** What the exercise asks **
Once you have read the records below, print them again exactly as they stand.

** Data listing **
== Segment start ==
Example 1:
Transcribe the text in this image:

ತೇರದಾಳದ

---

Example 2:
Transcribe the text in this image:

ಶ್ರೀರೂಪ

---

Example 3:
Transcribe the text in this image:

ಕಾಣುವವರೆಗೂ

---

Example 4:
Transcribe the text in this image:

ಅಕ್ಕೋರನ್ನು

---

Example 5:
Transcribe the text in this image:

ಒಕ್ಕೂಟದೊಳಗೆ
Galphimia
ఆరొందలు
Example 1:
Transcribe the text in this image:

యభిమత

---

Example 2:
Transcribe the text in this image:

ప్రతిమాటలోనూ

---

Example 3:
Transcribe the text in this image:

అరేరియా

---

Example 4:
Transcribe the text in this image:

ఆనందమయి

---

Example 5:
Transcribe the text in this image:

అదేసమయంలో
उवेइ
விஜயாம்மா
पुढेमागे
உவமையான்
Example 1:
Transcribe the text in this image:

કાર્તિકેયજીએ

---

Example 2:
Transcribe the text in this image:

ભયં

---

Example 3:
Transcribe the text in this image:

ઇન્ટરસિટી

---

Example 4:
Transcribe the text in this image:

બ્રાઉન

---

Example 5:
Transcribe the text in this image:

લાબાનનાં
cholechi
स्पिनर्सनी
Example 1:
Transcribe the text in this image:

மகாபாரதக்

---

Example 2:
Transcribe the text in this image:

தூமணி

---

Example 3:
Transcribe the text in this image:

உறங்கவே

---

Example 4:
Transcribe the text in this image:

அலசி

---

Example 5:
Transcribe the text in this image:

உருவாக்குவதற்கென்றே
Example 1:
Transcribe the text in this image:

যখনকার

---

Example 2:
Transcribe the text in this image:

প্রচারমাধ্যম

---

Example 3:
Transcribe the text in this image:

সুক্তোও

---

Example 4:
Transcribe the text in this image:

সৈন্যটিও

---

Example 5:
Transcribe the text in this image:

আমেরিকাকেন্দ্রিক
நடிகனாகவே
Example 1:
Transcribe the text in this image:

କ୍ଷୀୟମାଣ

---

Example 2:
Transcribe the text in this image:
== Segment end ==
** Your response **
Example 1:
Transcribe the text in this image:

ತೇರದಾಳದ

---

Example 2:
Transcribe the text in this image:

ಶ್ರೀರೂಪ

---

Example 3:
Transcribe the text in this image:

ಕಾಣುವವರೆಗೂ

---

Example 4:
Transcribe the text in this image:

ಅಕ್ಕೋರನ್ನು

---

Example 5:
Transcribe the text in this image:

ಒಕ್ಕೂಟದೊಳಗೆ
Galphimia
ఆరొందలు
Example 1:
Transcribe the text in this image:

యభిమత

---

Example 2:
Transcribe the text in this image:

ప్రతిమాటలోనూ

---

Example 3:
Transcribe the text in this image:

అరేరియా

---

Example 4:
Transcribe the text in this image:

ఆనందమయి

---

Example 5:
Transcribe the text in this image:

అదేసమయంలో
उवेइ
விஜயாம்மா
पुढेमागे
உவமையான்
Example 1:
Transcribe the text in this image:

કાર્તિકેયજીએ

---

Example 2:
Transcribe the text in this image:

ભયં

---

Example 3:
Transcribe the text in this image:

ઇન્ટરસિટી

---

Example 4:
Transcribe the text in this image:

બ્રાઉન

---

Example 5:
Transcribe the text in this image:

લાબાનનાં
cholechi
स्पिनर्सनी
Example 1:
Transcribe the text in this image:

மகாபாரதக்

---

Example 2:
Transcribe the text in this image:

தூமணி

---

Example 3:
Transcribe the text in this image:

உறங்கவே

---

Example 4:
Transcribe the text in this image:

அலசி

---

Example 5:
Transcribe the text in this image:

உருவாக்குவதற்கென்றே
Example 1:
Transcribe the text in this image:

যখনকার

---

Example 2:
Transcribe the text in this image:

প্রচারমাধ্যম

---

Example 3:
Transcribe the text in this image:

সুক্তোও

---

Example 4:
Transcribe the text in this image:

সৈন্যটিও

---

Example 5:
Transcribe the text in this image:

আমেরিকাকেন্দ্রিক
நடிகனாகவே
Example 1:
Transcribe the text in this image:

କ୍ଷୀୟମାଣ

---

Example 2:
Transcribe the text in this image:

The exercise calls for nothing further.